YOUR INSTRUCTIONS
Each line below either holds the string "Mobil" or doesn't. Count those that do and give only the number.

Source records
○ ○ ○ ○
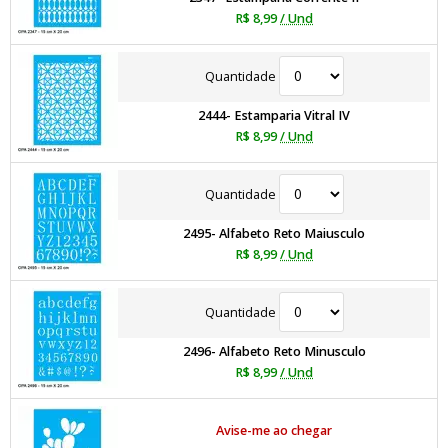
R$ 8,99
/ Und
Quantidade
2444- Estamparia Vitral IV
R$ 8,99
/ Und
Quantidade
2495- Alfabeto Reto Maiusculo
R$ 8,99
/ Und
Quantidade
2496- Alfabeto Reto Minusculo
R$ 8,99
/ Und
Avise-me ao chegar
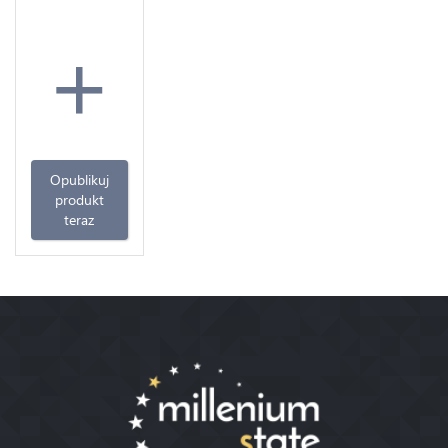
+
Opublikuj
produkt
teraz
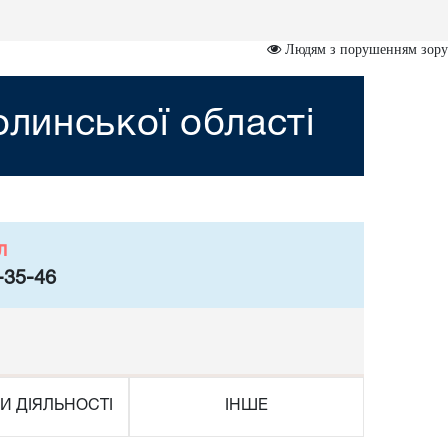
Людям з порушенням зору
линської області
л
-35-46
И ДІЯЛЬНОСТІ
ІНШЕ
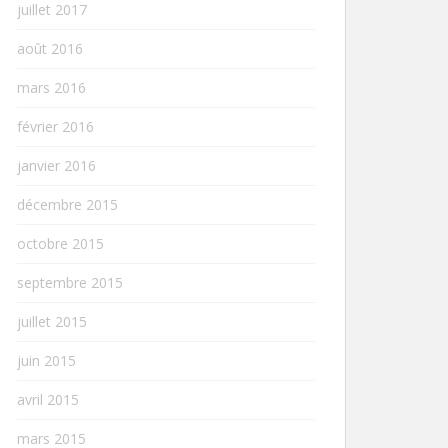
juillet 2017
août 2016
mars 2016
février 2016
janvier 2016
décembre 2015
octobre 2015
septembre 2015
juillet 2015
juin 2015
avril 2015
mars 2015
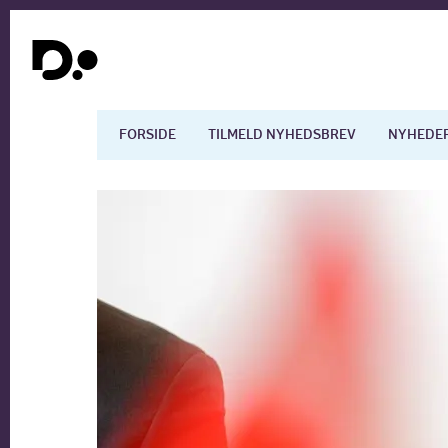
FORSIDE
TILMELD NYHEDSBREV
NYHEDE
Dansk økonomi
Digita
Arbejdsmarkedet
Uddan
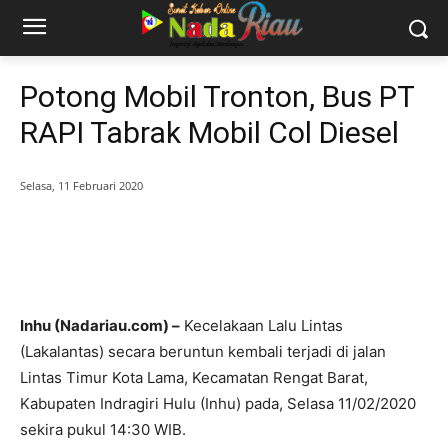
Potong Mobil Tronton, Bus PT
RAPI Tabrak Mobil Col Diesel
Selasa, 11 Februari 2020
Inhu (Nadariau.com) –
Kecelakaan Lalu Lintas
(Lakalantas) secara beruntun kembali terjadi di jalan
Lintas Timur Kota Lama, Kecamatan Rengat Barat,
Kabupaten Indragiri Hulu (Inhu) pada, Selasa 11/02/2020
sekira pukul 14:30 WIB.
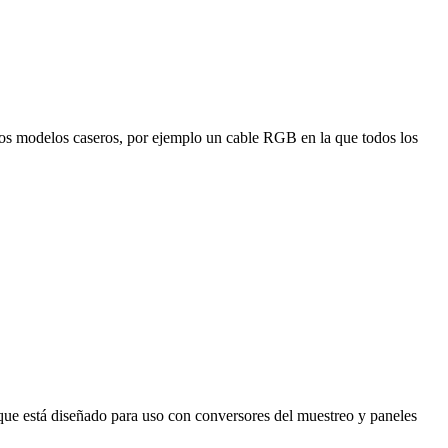
los modelos caseros, por ejemplo un cable RGB en la que todos los
que está diseñado para uso con conversores del muestreo y paneles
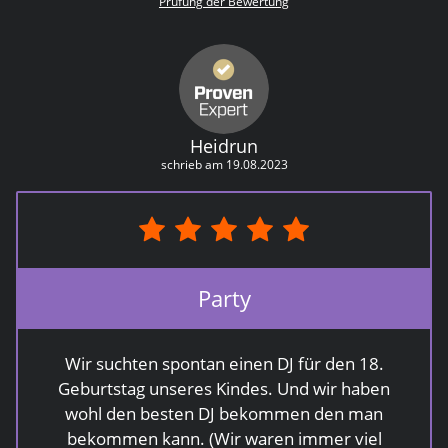
Prüfung der Bewertung
Trauung im Weinberg ohne Strom perfekt.
Am Abend hast Du alle zum tanzen
gebracht und die Stimmung war
grossartig. Wir werden Dich gerne
weiterempfehlen und freuen uns, wenn
Du und bei einem nächsten grösseren
Heidrun
Fest wieder musikalisch begleitest. Vielen
schrieb am 19.08.2023
lieben Dank, Sabrina, Lio und Jan
Party
Wir suchten spontan einen DJ für den 18.
Geburtstag unseres Kindes. Und wir haben
wohl den besten DJ bekommen den man
bekommen kann. (Wir waren immer viel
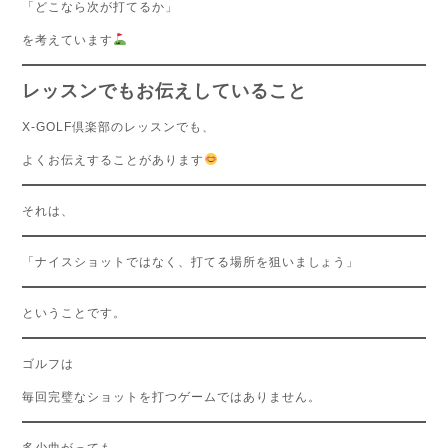
「どこなら次が打てるか」
を考えています
レッスンでもお伝えしていること
X-GOLF倶楽部のレッスンでも、
よくお伝えすることがあります
それは、
「ナイスショットではなく、打てる場所を狙いましょう」
ということです。
ゴルフは
毎回完璧なショットを打つゲームではありません。
多少曲がっても、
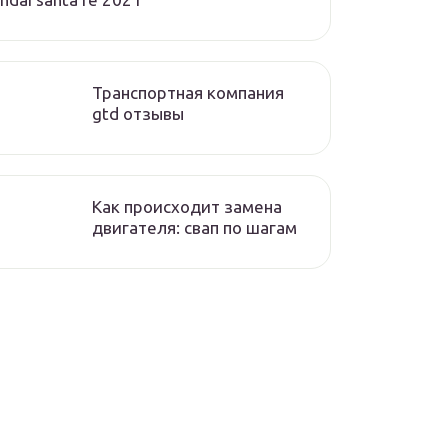
Транспортная компания
gtd отзывы
Как происходит замена
двигателя: свап по шагам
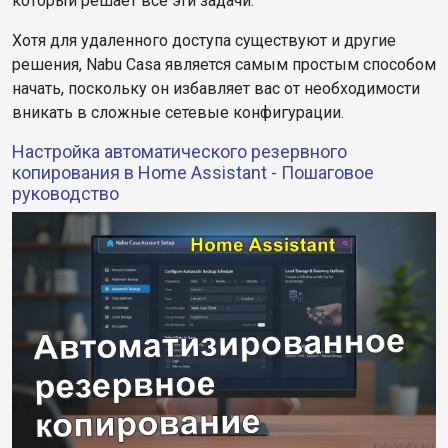
который решает все эти задачи.
Хотя для удаленного доступа существуют и другие
решения, Nabu Casa является самым простым способом
начать, поскольку он избавляет вас от необходимости
вникать в сложные сетевые конфигурации.
Настройка автоматического резервного
копирования в Home Assistant - Пошаговое
руководство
○ ○ ○ ○
SOLVED PROBLEM
2